_YOUR GOAL_
Once the line holding "Funeral Catering 4" is found in the listing below, write it out and each later line exactly, up to and including the one holding "Menus are interchangeable".

<<<<

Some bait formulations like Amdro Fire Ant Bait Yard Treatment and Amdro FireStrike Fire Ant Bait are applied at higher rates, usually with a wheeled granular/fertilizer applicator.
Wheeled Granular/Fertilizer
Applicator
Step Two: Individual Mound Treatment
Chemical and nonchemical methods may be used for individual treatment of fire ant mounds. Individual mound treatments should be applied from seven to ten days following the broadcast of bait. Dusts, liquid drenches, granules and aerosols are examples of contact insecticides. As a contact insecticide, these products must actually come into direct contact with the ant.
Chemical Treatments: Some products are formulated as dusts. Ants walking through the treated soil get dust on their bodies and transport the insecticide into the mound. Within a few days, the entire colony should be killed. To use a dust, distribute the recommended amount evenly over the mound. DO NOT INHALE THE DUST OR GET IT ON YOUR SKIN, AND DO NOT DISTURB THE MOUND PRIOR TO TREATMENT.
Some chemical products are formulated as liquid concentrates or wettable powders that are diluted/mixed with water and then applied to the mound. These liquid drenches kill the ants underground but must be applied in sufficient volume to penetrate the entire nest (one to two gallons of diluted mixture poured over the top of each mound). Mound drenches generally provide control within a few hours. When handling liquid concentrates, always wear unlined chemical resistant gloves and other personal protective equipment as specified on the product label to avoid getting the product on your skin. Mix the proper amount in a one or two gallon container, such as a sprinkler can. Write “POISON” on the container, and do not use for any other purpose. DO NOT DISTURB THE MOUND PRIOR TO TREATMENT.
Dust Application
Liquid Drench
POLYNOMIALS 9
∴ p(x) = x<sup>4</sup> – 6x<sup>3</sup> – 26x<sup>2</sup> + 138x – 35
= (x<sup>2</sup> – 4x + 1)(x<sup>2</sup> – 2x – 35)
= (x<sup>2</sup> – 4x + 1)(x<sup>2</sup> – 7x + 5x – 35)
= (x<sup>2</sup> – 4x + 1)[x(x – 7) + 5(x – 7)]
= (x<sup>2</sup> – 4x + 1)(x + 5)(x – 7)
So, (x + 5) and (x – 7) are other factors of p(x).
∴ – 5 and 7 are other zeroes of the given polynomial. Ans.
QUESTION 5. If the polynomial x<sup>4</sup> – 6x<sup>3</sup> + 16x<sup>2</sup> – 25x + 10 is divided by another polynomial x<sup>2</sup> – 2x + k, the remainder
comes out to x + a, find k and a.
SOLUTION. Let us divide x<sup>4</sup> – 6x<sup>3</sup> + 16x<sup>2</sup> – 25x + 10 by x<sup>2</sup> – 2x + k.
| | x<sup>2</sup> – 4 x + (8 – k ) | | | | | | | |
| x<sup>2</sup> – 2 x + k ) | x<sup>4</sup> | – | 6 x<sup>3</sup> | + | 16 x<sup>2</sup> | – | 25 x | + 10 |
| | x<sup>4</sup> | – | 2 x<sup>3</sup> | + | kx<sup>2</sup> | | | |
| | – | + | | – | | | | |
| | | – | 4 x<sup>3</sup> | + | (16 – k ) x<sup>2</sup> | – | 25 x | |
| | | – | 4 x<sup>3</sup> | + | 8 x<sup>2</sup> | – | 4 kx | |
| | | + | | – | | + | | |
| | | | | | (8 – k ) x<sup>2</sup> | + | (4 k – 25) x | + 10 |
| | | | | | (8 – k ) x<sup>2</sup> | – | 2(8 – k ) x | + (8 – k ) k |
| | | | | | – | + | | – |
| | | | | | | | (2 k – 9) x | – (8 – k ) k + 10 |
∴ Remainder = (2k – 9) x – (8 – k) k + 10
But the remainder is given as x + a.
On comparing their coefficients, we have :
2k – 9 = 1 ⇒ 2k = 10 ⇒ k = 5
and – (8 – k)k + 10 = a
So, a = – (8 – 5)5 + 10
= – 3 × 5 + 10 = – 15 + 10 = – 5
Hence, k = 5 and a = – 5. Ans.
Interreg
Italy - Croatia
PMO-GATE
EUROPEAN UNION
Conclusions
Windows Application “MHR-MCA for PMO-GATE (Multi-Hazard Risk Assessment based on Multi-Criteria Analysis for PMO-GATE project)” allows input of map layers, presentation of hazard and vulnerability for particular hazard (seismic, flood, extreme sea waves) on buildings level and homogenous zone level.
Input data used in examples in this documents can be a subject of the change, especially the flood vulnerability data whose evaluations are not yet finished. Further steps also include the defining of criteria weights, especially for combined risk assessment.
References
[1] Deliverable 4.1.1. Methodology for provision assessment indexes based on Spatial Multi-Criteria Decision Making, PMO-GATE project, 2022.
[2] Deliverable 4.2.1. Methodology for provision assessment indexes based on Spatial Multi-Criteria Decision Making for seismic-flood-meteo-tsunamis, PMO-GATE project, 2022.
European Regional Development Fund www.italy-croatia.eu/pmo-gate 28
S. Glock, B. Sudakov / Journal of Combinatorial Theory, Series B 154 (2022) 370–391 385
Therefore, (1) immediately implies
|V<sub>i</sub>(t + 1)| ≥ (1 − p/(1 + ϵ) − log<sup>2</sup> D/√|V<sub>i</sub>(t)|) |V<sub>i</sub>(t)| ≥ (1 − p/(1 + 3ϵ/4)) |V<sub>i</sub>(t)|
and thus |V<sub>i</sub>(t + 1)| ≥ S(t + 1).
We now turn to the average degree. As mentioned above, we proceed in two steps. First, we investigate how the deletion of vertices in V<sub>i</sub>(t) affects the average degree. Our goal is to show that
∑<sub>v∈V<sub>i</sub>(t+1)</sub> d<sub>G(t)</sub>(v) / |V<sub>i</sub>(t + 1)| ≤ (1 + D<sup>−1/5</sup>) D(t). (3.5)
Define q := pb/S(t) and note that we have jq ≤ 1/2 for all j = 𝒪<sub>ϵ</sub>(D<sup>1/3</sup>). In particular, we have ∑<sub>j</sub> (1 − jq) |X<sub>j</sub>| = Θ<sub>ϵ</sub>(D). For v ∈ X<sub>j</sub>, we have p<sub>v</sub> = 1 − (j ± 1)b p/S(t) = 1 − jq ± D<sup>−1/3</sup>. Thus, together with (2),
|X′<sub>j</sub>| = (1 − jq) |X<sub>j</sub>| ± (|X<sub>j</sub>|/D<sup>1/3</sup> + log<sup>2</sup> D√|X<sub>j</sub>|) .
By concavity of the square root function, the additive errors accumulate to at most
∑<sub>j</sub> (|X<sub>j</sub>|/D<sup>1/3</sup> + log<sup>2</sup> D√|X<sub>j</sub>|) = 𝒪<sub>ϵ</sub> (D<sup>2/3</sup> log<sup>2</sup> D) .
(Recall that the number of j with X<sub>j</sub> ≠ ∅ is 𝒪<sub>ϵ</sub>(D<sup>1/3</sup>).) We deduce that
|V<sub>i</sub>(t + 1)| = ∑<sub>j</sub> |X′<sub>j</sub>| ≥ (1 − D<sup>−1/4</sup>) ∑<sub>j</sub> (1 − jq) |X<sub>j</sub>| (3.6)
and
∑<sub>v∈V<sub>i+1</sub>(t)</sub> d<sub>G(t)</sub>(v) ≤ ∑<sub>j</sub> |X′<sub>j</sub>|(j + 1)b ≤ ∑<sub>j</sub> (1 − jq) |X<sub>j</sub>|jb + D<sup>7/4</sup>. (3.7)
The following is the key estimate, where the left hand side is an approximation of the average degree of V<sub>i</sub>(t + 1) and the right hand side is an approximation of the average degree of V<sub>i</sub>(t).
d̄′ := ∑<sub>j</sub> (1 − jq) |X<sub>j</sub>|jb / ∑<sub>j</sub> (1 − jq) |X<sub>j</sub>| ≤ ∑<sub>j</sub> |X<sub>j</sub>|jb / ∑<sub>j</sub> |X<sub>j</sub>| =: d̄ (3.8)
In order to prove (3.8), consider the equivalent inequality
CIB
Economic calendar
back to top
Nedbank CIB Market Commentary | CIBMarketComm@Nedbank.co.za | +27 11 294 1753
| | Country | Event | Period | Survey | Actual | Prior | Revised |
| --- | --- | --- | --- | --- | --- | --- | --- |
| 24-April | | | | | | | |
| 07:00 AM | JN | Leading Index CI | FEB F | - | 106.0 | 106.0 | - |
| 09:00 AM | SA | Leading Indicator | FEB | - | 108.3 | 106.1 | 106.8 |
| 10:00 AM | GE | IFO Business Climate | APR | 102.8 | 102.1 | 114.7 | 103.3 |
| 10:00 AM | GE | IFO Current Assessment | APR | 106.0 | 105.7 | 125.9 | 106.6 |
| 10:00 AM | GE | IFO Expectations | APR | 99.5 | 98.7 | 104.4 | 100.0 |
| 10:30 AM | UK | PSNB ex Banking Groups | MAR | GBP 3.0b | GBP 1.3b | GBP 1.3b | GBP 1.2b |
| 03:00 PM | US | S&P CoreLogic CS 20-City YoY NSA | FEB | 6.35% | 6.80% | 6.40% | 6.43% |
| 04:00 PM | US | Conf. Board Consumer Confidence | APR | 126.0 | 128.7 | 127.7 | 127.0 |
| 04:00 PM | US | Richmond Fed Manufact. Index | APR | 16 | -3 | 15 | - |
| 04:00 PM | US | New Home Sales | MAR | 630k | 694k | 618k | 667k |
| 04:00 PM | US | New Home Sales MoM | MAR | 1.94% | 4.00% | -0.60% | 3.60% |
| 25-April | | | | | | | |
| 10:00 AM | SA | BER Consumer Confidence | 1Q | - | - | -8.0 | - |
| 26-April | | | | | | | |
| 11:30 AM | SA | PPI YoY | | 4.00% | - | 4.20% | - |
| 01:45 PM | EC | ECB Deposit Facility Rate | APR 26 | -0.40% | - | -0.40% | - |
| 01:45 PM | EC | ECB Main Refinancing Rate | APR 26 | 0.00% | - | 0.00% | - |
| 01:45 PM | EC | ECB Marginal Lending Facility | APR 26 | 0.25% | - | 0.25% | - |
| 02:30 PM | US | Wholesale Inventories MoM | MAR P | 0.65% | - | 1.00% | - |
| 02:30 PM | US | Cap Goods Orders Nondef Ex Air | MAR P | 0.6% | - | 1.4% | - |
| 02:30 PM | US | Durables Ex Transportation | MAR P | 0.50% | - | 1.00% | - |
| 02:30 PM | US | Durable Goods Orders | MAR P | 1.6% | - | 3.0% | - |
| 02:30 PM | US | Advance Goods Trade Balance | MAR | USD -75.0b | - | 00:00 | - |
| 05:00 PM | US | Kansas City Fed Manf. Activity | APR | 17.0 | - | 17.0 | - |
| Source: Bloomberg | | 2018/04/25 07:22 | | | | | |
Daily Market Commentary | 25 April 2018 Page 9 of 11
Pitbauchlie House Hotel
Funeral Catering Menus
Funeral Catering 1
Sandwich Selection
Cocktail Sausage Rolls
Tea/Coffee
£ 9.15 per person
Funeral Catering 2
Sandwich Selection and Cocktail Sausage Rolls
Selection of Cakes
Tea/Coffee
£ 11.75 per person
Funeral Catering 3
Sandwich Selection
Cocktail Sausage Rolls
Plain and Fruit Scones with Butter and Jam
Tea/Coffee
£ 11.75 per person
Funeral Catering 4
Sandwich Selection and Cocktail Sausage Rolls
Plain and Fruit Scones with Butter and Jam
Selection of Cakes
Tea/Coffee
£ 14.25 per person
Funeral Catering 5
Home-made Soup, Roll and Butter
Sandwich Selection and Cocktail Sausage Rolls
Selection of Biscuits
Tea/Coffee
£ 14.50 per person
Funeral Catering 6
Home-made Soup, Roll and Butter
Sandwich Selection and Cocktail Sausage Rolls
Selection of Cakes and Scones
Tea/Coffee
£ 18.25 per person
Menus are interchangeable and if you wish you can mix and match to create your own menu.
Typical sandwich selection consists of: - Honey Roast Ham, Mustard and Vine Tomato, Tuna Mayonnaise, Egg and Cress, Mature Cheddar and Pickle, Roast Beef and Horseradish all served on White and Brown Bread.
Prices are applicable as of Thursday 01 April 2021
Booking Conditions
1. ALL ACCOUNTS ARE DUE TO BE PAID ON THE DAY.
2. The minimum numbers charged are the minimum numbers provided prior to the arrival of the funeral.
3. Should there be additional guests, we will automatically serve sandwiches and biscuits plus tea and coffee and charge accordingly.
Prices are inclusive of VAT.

>>>>

_TASK ANSWER_
Funeral Catering 4
Sandwich Selection and Cocktail Sausage Rolls
Plain and Fruit Scones with Butter and Jam
Selection of Cakes
Tea/Coffee
£ 14.25 per person
Funeral Catering 5
Home-made Soup, Roll and Butter
Sandwich Selection and Cocktail Sausage Rolls
Selection of Biscuits
Tea/Coffee
£ 14.50 per person
Funeral Catering 6
Home-made Soup, Roll and Butter
Sandwich Selection and Cocktail Sausage Rolls
Selection of Cakes and Scones
Tea/Coffee
£ 18.25 per person
Menus are interchangeable and if you wish you can mix and match to create your own menu.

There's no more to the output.